Tuesday 7 December 2010

Lesehan Santai, Lesehan di Eltari..

Buka dari Malam hingga Subuh
Familiar dan penuh keakraban. Itulah gambaran kecil “Lesehan Kopie Arema” yang berdiri seadanya di Jalan Eltari Maumere. Konko model Maumere atau istilahnya Kulababong yang santai dan rileks menjadi gaya menarik. Warung Lesehan ini dimiliki bersama oleh 5 sekawan yakni Ule, Rull, Passe, Nolie dan Dodie. Kelimanya alumni perguruan tinggi di Kota Malang yang beberapa diantaranya masih mencari kerja. Sehingga nama Arema terselip, sebagai indentitas dari mana asal mereka menimba ilmu. Yang menarik, lesehan gaya ‘kulabaong’ ini saat dibuka hingga sekarang semakin ramai dikunjungi. Hal ini membuat mereka semakin berpikir inovatif, seperti menggelar music akustic pingir jalan dan segudang terobosan-terobosan lain.

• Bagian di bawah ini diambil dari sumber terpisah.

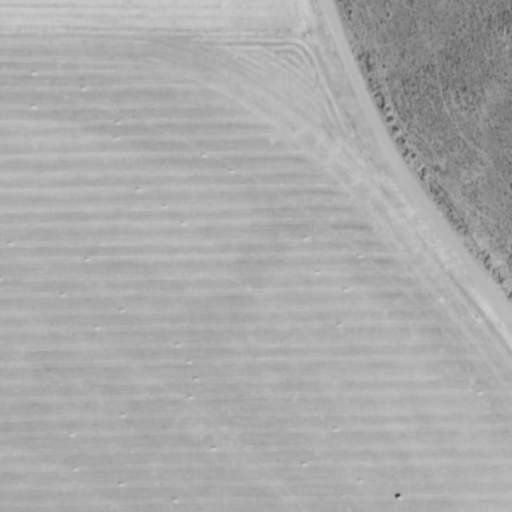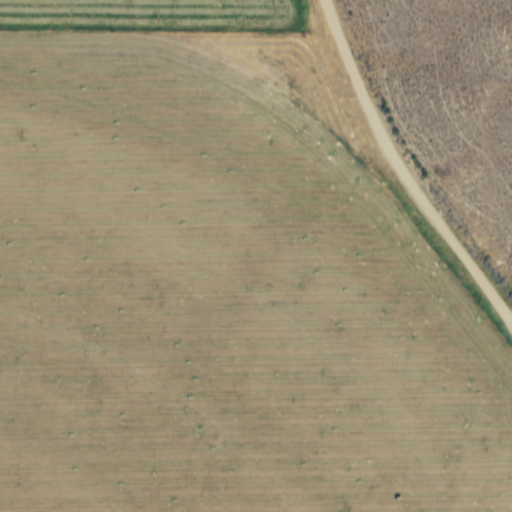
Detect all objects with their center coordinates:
road: (402, 167)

Lesehan Kopie Arema, menurut mereka bukan sekedar menawarkan sajian kopie saja tapi juga sajian lain seperti jagung bakar, aneka mi dan berbagai jajanan khas Maumere. Kopi yang dijual disini pun beragam, dari kopi sasetan, itam sampai kopi racikan sendiri. Ada juga teh, dari dingin hingga panas, misalnya es lemon tea, milo panas, josua, soda gembira dan lain-lain. Sajian lain berupa minuman dan makanan lain dari yang hangat, panas sampai dingin dengan berbagai rasa sedang dipersiapkan.

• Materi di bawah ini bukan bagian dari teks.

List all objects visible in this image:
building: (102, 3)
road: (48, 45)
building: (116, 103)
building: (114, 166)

Tak salah kalau anak-anak muda Maumere yang senang berselancar di malam hari, beberapa hari belakangan ini memilih lesehan ini sebagai tempat berbagi rasa. Belum lagi jika sudah ditambah dengan sajian musik akustik.

Lesehan ini berada di Jalan Eltari yang notabene menjadi kawasan favorit akhir-akhir ini. Om Frando da Lopez, salah seorang warga Eltari dimana didepan rumahnya lesehan ini berdiri, mendukung usaha anak-anak muda ini dengan memberikan halaman rumahnya sebagai bagian dari lesehan tersebut. Hal ini sangat menggembirakan Lima Sekawan. Mereka sangat berterima kasih bagi kebaikan Frando da Lopez.

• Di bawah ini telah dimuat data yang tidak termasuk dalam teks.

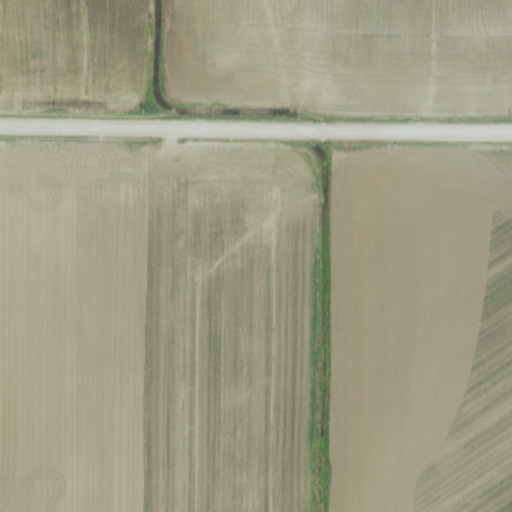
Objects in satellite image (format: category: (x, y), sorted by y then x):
road: (255, 129)
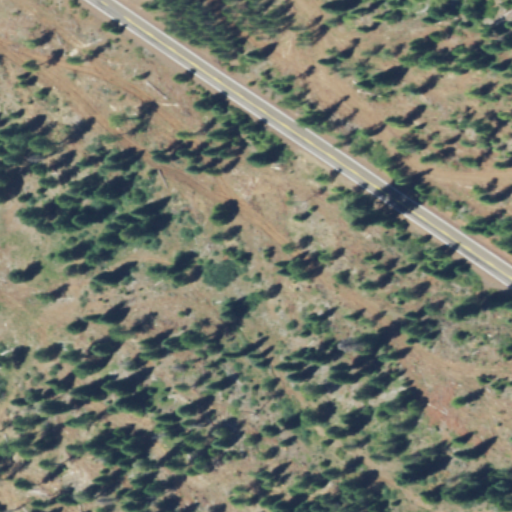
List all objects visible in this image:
road: (110, 2)
road: (308, 136)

Disisi lain, Jalan Eltari dengan lampu jalan yang memancarkan sinar terang dengan deretan bunga-bungan taman nan asri ternyata menjadi daya pikat. Gambaran Jalan Eltari yang sesepi tahun-tahun sebelumnya kini seperti mulai pudar. Beberapa bulan ini, Jalan Eltari yang nyaman dengan taman-taman bunganya kadang digunakan menjadi medan trek liar sepeda motor oleh sebagian remaja. Kebisingan mesin motor tersebut nyatanya mengganggu warga dikawasan tersebut dan tentu saja lalulintas kendaraan. Lesehan hadir di Eltari menawarkan kepada para remaja tersebut untuk meninggalkan kebiasaan negatip dan memilih untuk nongkrong bersama jajanan dan pilihan minuman ringan, kata Ulle.

Lesehan Kopie Arema, menurut Lima Sekawan tersebut, dibuka dari jam 7 malam hingga dinihari atau sampai tamu tak ada. Sehingga yang senang begadang menggunakannya sebagai tempat spesial saat konko bersama rekan dan sahabat mereka. Bagi yang lain, memilih tempat ini hanya untuk menghilangkan waktu. Seperti yang diceritakan oleh Bayu dan Andrie, dua sahabat yang asik berinternet di lesehan tersebut.

“Akhirnya bisa menikmati kopie dengan sesantai mungkin bersama teman-teman. Ini baru pertamanya di Maumere dan bisa memuaskan kami,” ujar Andrie.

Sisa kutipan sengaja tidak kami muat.